Print the lines below from the line with "8年度北中城村青年エイサーまつ" to the line with "indesiderate da parte" exactly, keeping both ends, and print no pictures.

Records drawn from a dataset:
BEGIN

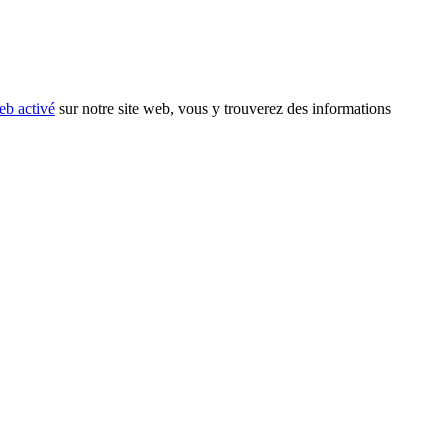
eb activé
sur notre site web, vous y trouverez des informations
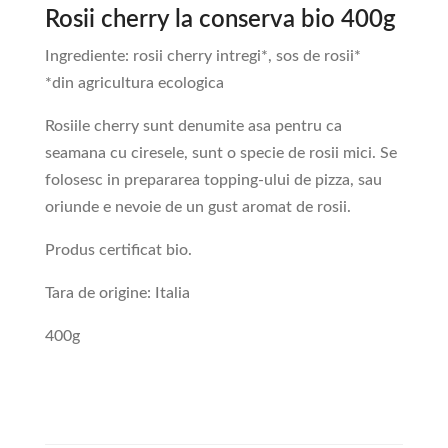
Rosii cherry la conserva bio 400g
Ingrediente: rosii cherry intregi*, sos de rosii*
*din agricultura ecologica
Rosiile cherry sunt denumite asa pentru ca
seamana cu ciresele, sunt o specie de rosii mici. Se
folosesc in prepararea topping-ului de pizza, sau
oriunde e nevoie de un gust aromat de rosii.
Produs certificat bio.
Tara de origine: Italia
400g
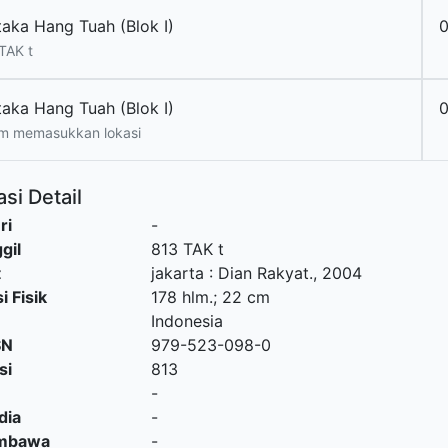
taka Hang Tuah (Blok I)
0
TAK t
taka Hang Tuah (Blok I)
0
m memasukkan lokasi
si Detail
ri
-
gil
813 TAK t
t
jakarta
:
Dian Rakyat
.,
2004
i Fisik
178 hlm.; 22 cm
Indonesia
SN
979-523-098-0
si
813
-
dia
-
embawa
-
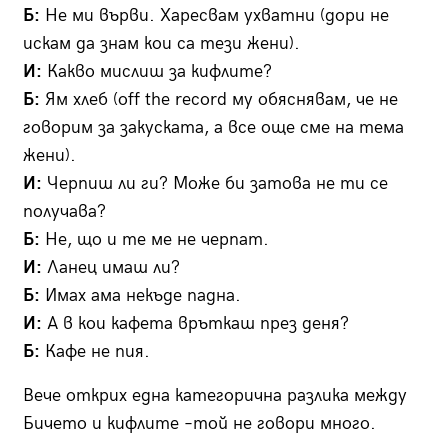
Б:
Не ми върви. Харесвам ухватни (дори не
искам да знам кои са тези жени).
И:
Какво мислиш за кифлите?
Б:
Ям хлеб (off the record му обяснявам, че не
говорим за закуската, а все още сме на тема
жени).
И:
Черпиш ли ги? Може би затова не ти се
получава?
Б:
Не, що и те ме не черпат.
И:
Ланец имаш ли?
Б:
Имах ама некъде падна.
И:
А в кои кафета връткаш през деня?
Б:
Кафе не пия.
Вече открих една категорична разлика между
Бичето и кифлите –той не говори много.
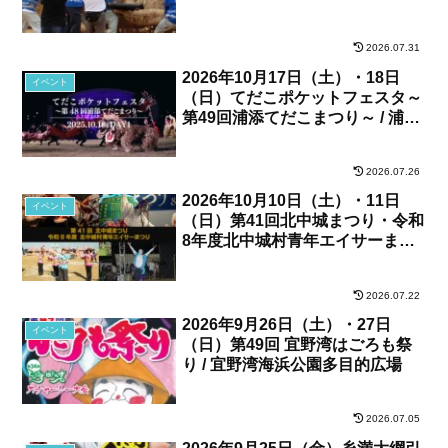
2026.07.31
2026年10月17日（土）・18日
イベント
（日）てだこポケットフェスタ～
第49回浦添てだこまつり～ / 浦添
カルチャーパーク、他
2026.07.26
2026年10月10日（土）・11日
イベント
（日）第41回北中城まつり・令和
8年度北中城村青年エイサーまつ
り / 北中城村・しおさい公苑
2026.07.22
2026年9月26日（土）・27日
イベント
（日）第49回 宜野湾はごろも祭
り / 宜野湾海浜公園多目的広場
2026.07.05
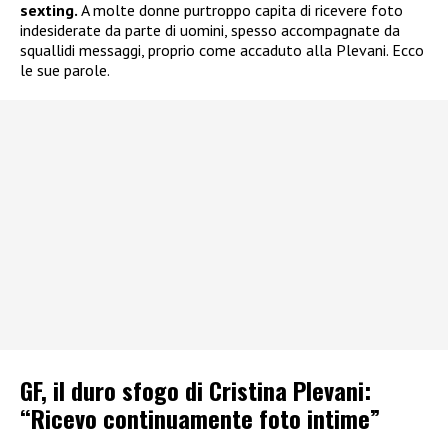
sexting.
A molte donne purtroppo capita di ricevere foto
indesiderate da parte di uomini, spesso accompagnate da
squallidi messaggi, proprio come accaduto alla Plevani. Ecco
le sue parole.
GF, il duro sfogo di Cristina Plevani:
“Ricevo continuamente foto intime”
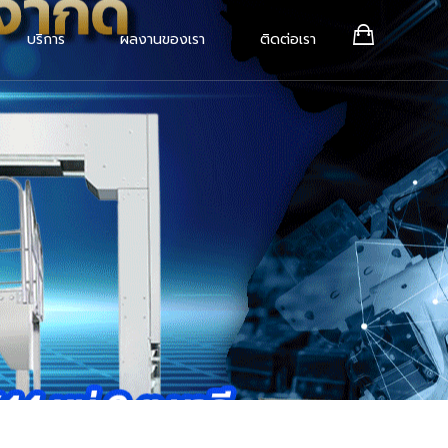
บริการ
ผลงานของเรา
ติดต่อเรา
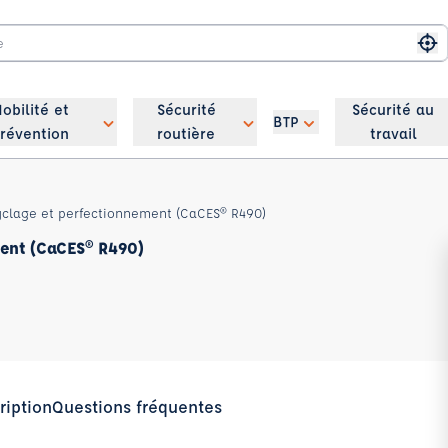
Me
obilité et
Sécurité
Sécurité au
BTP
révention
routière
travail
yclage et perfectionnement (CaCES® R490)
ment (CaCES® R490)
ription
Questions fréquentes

END

## Written answer
8年度北中城村青年エイサーまつ
り / 北中城村・しおさい公苑
2026.07.22
2026年9月26日（土）・27日
イベント
（日）第49回 宜野湾はごろも祭
り / 宜野湾海浜公園多目的広場
2026.07.05
sexting.
A molte donne purtroppo capita di ricevere foto
indesiderate da parte di uomini, spesso accompagnate da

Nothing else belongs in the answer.